A walking encyclopedia of most things thoroughbred racing, Lanter is sharing his favorite stories about the horses whose lives he considers himself to be privileged to have been a part of throughout his career. Since leaving his position as Equine Section Supervisor at the Kentucky Horse Park’s Hall of Champions in 2015, Lanter has been working on compiling stories about his horses and deciding where his next life chapter will come from. Lanter also is the proud father of 20-year-old Noah, a standout baseball pitcher and outfielder at Ridgewater College in Willmar, Minnesota.
California native and lifelong horsewoman Margaret Ransom is a graduate of the University of Arizona’s Race Track Industry Program. She got her start in racing working in the publicity departments at Calder Race Course and Hialeah Park, as well as in the racing office at Gulfstream Park in South Florida. She then spent six years in Lexington, KY, at BRISnet.com, where she helped create and develop the company’s popular newsletters: Handicapper’s Edge and Bloodstock Journal.
After returning to California, she served six years as the Southern California news correspondent for BloodHorse, assisted in the publicity department at Santa Anita Park and was a contributor to many other racing publications, including HorsePlayer Magazine and Trainer Magazine. She then spent seven years at HRTV and HRTV.com in various roles as researcher, programming assistant, producer and social media and marketing manager.
She has also walked hots and groomed runners, worked the elite sales in Kentucky for top-class consignors and volunteers for several racehorse retirement organizations, including CARMA.

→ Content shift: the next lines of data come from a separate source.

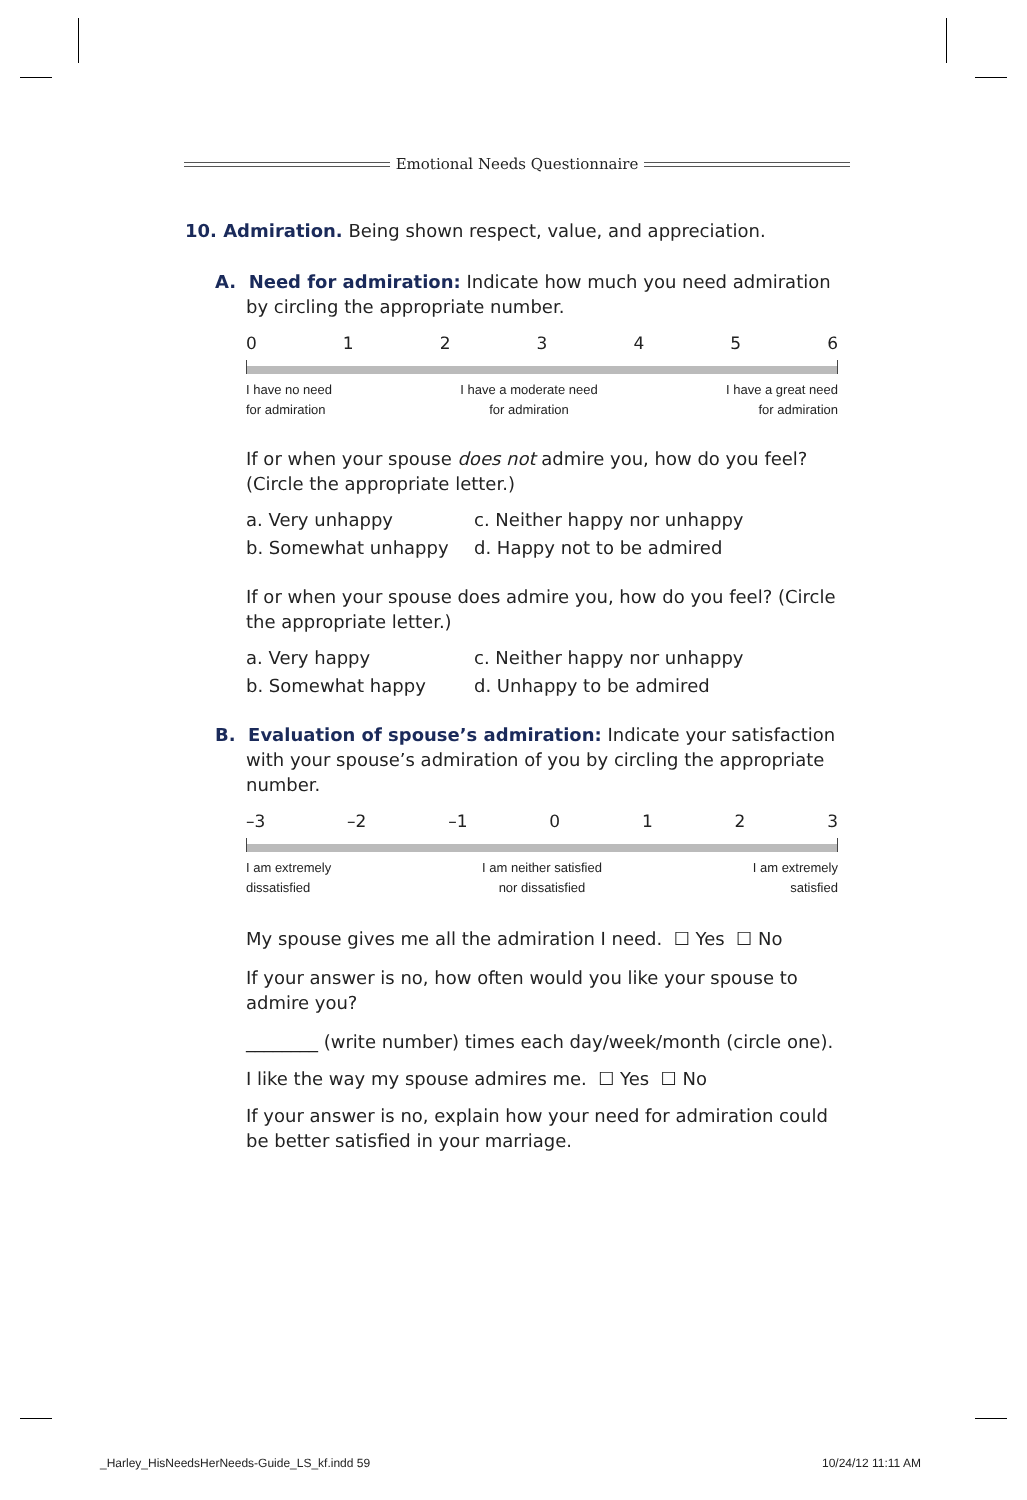Emotional Needs Questionnaire
10. Admiration. Being shown respect, value, and appreciation.
A. Need for admiration: Indicate how much you need admiration by circling the appropriate number.
0123456
I have no need
for admiration I have a moderate need
for admiration I have a great need
for admiration
If or when your spouse does not admire you, how do you feel? (Circle the appropriate letter.)
a. Very unhappy c. Neither happy nor unhappy b. Somewhat unhappy d. Happy not to be admired
If or when your spouse does admire you, how do you feel? (Circle the appropriate letter.)
a. Very happy c. Neither happy nor unhappy b. Somewhat happy d. Unhappy to be admired
B. Evaluation of spouse’s admiration: Indicate your satisfaction with your spouse’s admiration of you by circling the appropriate number.
–3 –2 –1 0123
I am extremely
dissatisfied I am neither satisfied
nor dissatisfied I am extremely
satisfied
My spouse gives me all the admiration I need. ☐ Yes ☐ No
If your answer is no, how often would you like your spouse to admire you?
________ (write number) times each day/week/month (circle one).
I like the way my spouse admires me. ☐ Yes ☐ No
If your answer is no, explain how your need for admiration could be better satisfied in your marriage.
_Harley_HisNeedsHerNeeds-Guide_LS_kf.indd 59
10/24/12 11:11 AM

In 2016, Margaret was the recipient of the prestigious Stanley Bergstein Writing Award, sponsored by Team Valor, and was an Eclipse Award honorable mention for her story, “The Shocking Untold Story of Maria Borell,” which appeared on USRacing.com. The article and subsequent stories helped save 43 abandoned and neglected Thoroughbreds in Kentucky and also helped create a new animal welfare law known as the “Borell Law.”
Margaret’s very first Breeders’ Cup was at Hollywood Park in 1984 and she has attended more than half of the Breeders’ Cups since. She counts Holy Bull and Arrogate as her favorite horses of all time. She lives in Pasadena with her longtime beau, Tony, two Australian Shepherds and one Golden Retriever.